• **REQUEST**:
Continue the review of the mystery novel about New Orleans private detective Jon Fox, starting after its last line.

Author: Geoffrey Knight and Ethan Day
Cover Artist: Justin James
Publisher URL: The Empire Press
Amazon Buy Link:
Genre: Contemporary M/M/ Murder Mystery/
Length: Novel/108K words/378 PDF pages/334 print pages
Rating: 5+ stars out of 5, DIK
Review Summary: A rollicking adventure that blew everything away in grand fashion.
Sex. Murder. Blackmail. Revenge. Life in the Big Easy can be a real bitch.
Meet Jon Fox, a sexy New Orleans private detective with more family secrets than even he knows about. But his latest case is about to bring more to the swampy surface than Fox himself could ever have guessed—
A polite old lady with a plot to murder a stranger;
A mother whose secret sent her insane;
An uncle with complete control over the family empire;
A father whose suicide might once again tear his family apart;
And a hot, handsome, clueless blond with a knack for being in the wrong place at the wrong time.

• **MATERIAL PROVIDED**:
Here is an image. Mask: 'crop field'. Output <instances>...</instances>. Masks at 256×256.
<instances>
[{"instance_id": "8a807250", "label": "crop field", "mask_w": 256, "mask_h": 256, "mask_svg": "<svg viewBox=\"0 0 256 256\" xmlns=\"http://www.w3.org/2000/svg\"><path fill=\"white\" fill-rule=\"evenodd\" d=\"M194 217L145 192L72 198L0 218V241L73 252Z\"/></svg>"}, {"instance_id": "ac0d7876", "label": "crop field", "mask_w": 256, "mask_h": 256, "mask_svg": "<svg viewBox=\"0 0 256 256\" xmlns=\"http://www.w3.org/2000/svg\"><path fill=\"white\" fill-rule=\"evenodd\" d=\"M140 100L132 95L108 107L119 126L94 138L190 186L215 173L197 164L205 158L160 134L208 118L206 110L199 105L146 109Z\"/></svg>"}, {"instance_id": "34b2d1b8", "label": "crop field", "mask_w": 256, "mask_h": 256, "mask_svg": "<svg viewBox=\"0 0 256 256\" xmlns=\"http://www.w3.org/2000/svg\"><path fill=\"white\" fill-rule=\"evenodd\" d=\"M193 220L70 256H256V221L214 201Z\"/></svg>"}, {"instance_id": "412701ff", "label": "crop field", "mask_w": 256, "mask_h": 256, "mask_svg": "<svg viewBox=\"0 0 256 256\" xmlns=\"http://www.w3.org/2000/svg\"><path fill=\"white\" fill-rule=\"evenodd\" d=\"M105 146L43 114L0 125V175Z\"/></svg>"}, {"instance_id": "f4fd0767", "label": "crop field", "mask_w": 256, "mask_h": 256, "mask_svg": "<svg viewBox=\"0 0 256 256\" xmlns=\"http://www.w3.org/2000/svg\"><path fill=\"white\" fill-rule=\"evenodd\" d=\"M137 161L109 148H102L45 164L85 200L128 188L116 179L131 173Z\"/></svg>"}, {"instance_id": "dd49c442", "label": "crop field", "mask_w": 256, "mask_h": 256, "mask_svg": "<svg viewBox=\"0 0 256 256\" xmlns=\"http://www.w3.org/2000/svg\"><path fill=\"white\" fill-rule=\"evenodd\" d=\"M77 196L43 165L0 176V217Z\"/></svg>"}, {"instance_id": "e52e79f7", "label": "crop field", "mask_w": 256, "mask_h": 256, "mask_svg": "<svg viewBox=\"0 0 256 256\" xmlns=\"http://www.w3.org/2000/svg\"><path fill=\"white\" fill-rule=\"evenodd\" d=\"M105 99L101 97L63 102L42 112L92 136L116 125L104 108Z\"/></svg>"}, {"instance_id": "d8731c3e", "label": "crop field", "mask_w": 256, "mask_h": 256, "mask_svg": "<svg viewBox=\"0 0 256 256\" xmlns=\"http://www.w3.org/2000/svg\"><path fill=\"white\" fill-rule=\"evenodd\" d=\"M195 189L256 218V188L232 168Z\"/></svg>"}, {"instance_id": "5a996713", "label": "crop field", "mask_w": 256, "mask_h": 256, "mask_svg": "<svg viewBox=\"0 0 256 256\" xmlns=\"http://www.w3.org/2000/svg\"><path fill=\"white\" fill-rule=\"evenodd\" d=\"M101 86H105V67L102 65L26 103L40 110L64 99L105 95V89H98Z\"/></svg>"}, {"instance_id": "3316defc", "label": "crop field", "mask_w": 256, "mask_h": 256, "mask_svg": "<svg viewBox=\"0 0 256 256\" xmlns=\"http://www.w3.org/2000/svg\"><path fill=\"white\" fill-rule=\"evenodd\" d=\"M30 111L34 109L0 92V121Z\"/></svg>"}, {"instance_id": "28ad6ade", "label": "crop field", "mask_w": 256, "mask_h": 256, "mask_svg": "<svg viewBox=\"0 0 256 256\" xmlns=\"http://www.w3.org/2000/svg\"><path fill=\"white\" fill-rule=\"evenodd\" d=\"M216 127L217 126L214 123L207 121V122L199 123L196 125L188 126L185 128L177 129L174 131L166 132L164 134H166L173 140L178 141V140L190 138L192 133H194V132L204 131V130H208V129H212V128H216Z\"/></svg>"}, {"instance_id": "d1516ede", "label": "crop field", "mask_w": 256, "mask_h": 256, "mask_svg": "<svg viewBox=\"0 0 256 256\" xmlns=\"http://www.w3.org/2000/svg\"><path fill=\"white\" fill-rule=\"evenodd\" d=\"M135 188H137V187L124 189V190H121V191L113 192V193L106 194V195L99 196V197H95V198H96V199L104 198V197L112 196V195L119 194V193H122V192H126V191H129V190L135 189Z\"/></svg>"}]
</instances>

• **RESULT BELOW**:
Yes, meet Jon Fox. A New Orleans private detective whose complicated life…just got a little more complex
In To Catch A Fox the thrills and chills started off with a bang as Day and Knight wrote an adventure that wrestled me to the ground, and when I was wiped out it kicked me to the curb to make sure I could no longer breathe.
In the first scene Jon Fox faced off against Delta Deveraux, the unfaithful wife of his client who was determined not to lose her meal ticket, so Fox had to die. She was a marvelous character, a worthy challenger for Fox and it’s too bad she wasn’t around long enough for me to really get to know her. Here’s some of her dialogue:
“My only dilemma,” she said, her shiny red lips snaking into an even wider smile, “is where to put the first bullet.” Delta pointed her gun.“I could finish you off quickly with a single shot ….. But then again, I’m tempted to instantly gratify myself and put the first bullet right between your legs. In terms of size, it certainly looks like the easiest target.”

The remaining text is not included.